(Records)

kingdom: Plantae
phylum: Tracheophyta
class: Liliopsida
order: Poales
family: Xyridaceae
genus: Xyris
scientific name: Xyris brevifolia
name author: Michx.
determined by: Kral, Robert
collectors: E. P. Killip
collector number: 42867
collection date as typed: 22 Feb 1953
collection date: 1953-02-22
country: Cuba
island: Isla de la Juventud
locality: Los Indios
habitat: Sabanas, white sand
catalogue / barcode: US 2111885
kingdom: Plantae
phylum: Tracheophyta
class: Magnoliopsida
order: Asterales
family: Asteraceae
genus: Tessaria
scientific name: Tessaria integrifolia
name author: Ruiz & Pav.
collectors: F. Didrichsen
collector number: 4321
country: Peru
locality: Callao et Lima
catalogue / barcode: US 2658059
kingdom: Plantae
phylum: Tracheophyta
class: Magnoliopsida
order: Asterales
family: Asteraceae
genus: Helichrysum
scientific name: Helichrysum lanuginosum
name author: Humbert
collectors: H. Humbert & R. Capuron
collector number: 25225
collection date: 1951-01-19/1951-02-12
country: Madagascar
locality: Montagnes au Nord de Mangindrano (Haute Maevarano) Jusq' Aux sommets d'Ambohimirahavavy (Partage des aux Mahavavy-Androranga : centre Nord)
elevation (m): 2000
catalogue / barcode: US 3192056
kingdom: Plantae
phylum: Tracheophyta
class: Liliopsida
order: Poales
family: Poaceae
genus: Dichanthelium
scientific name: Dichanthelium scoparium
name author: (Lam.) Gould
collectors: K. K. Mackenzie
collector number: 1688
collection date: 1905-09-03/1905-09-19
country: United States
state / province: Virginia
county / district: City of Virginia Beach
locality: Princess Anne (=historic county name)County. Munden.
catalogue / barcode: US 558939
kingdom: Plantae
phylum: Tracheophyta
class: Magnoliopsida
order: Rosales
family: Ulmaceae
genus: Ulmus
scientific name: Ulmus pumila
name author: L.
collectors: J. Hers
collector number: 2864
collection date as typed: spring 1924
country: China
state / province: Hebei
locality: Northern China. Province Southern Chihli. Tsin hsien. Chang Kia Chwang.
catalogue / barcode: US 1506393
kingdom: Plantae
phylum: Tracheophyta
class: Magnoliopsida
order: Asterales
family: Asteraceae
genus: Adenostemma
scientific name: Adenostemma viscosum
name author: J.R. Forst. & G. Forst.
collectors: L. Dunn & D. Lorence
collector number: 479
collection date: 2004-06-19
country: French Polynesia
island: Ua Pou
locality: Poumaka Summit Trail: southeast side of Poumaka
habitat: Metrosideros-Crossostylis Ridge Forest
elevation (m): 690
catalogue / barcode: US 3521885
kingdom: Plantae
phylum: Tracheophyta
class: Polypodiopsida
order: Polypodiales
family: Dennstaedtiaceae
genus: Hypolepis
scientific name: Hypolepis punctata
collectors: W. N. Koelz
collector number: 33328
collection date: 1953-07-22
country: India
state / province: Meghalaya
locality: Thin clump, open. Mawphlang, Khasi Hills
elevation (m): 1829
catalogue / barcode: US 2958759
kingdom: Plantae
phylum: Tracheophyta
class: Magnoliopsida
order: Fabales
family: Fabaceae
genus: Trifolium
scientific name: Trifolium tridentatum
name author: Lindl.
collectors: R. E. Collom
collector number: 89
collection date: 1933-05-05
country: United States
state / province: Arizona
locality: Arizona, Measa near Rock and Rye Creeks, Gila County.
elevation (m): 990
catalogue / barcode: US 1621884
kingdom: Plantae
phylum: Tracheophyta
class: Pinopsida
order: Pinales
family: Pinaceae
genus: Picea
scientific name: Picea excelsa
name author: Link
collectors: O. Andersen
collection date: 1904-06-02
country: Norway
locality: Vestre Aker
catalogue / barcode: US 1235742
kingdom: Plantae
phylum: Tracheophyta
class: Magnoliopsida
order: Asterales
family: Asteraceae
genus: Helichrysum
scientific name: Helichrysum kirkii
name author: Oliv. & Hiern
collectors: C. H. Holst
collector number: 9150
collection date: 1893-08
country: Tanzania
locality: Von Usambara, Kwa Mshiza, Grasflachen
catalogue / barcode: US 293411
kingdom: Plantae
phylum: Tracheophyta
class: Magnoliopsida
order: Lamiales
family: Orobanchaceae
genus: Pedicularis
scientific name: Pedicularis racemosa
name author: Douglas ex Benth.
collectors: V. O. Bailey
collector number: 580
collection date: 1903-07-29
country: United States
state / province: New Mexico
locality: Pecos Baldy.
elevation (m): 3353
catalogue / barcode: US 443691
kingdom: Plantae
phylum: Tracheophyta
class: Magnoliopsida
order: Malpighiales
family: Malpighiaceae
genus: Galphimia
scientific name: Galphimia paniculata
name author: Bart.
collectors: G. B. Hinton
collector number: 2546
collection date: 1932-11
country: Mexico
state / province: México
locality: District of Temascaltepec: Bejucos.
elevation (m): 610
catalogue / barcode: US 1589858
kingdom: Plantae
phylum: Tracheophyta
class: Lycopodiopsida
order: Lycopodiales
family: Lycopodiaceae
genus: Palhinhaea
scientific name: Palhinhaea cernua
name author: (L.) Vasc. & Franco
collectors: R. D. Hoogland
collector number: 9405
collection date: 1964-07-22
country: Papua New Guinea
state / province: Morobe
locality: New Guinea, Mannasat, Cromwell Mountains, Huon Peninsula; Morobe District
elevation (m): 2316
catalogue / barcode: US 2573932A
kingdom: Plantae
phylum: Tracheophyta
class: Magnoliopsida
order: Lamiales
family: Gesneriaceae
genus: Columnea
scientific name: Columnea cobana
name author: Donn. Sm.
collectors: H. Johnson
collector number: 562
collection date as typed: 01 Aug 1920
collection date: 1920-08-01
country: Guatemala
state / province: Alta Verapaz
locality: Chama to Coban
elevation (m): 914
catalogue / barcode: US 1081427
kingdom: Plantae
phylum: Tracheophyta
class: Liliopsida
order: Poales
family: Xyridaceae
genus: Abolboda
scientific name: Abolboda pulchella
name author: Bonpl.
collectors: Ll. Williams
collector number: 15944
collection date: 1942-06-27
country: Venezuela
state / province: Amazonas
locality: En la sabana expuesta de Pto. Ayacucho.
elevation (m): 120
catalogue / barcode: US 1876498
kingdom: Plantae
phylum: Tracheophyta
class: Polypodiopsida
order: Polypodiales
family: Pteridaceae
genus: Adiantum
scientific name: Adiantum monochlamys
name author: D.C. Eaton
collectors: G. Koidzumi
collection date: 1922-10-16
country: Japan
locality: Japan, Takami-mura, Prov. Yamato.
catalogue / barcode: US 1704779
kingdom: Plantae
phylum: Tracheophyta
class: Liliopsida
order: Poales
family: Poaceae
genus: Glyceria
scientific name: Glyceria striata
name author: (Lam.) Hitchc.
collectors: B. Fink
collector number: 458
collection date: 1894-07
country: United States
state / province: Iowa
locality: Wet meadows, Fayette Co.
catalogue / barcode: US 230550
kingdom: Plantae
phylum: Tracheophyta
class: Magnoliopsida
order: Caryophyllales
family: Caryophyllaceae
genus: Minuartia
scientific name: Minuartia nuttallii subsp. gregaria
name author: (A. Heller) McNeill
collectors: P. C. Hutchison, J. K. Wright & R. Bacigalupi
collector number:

- _Exercise_: Repeat the listing from its first line through the line holding "genus: Tessaria", inclusive.

- _In response_:
kingdom: Plantae
phylum: Tracheophyta
class: Liliopsida
order: Poales
family: Xyridaceae
genus: Xyris
scientific name: Xyris brevifolia
name author: Michx.
determined by: Kral, Robert
collectors: E. P. Killip
collector number: 42867
collection date as typed: 22 Feb 1953
collection date: 1953-02-22
country: Cuba
island: Isla de la Juventud
locality: Los Indios
habitat: Sabanas, white sand
catalogue / barcode: US 2111885
kingdom: Plantae
phylum: Tracheophyta
class: Magnoliopsida
order: Asterales
family: Asteraceae
genus: Tessaria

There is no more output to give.